Na sesji wczorajszej nastąpiło zatrzymanie spadków. Było to wynikiem cofnięcia się podaży akcji w wyniku czego spadły obroty. 0,9% spadek indeksu WIG na fixingu doprowadził indeks do kolejnego tegorocznego minimum. Przy względnie stabilnej sytuacji na rynkach światowych, rynek polski powinien obecnie dążyć do stabilności. Szereg negatywnych czynników warunkujących dotychczasową bessę (inflacja i stopy procentowe, podaż akcji TP S.A., podaż akcji Pekao) zostało już uświadomionych przez rynek. W tej sytuacji możemy mieć do czynienia z typowym dla końca bessy wyolbrzymianiem negatywnych informacji. Tym niemniej kilka czynników będzie zapewne wstrzymywać popyt, zwłaszcza ze strony inwestorów zachodnich. W dalszym ciągu kwestia otwarta pozostaje sprawa przyszłorocznego budżetu, który może być przyczyna zawirowań na rynku akcji. Ponadto nieunikniony spadek ceny akcji TP S.A., przez swoją wagę w indeksie spowoduje ciążenie indeksów do dołu. Do tego dochodzi oferta akcji Pekao i związane z tym mniejsze zainteresowanie akcjami banków.

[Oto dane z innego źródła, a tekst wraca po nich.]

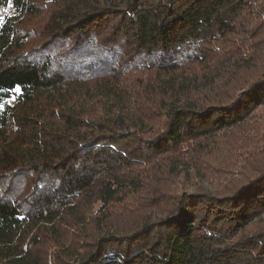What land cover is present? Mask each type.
<instances>
[{
  "label": "trees",
  "instance_id": "1",
  "mask_svg": "<svg viewBox=\"0 0 264 264\" xmlns=\"http://www.w3.org/2000/svg\"><path fill=\"white\" fill-rule=\"evenodd\" d=\"M7 7L0 264H264V0Z\"/></svg>",
  "mask_w": 264,
  "mask_h": 264
},
{
  "label": "snow or ice",
  "instance_id": "2",
  "mask_svg": "<svg viewBox=\"0 0 264 264\" xmlns=\"http://www.w3.org/2000/svg\"><path fill=\"white\" fill-rule=\"evenodd\" d=\"M8 2H10V0H8ZM0 19H2V17H0ZM16 92H19V89H15ZM15 97H12V99L9 100H5L3 99V97H0V111H3L5 109V105H9L12 103V100H14Z\"/></svg>",
  "mask_w": 264,
  "mask_h": 264
},
{
  "label": "rangeland",
  "instance_id": "3",
  "mask_svg": "<svg viewBox=\"0 0 264 264\" xmlns=\"http://www.w3.org/2000/svg\"><path fill=\"white\" fill-rule=\"evenodd\" d=\"M0 13L2 14V16H5V15H9L11 13H13V10L11 8H6V9H0ZM186 187H187V182H186ZM181 190V188H179Z\"/></svg>",
  "mask_w": 264,
  "mask_h": 264
}]
</instances>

Należy jednak sadzić, że okres największych spadków mamy już za sobą. Obecnie, powyższe czynniki będą raczej wstrzymywać popyt na akcje przez co należy spodziewać się długotrwałego okresu akumulacji.

Na sesji dzisiejszej spodziewamy się stabilizacji notowań. Możliwy jest lekki wzrost indeksów.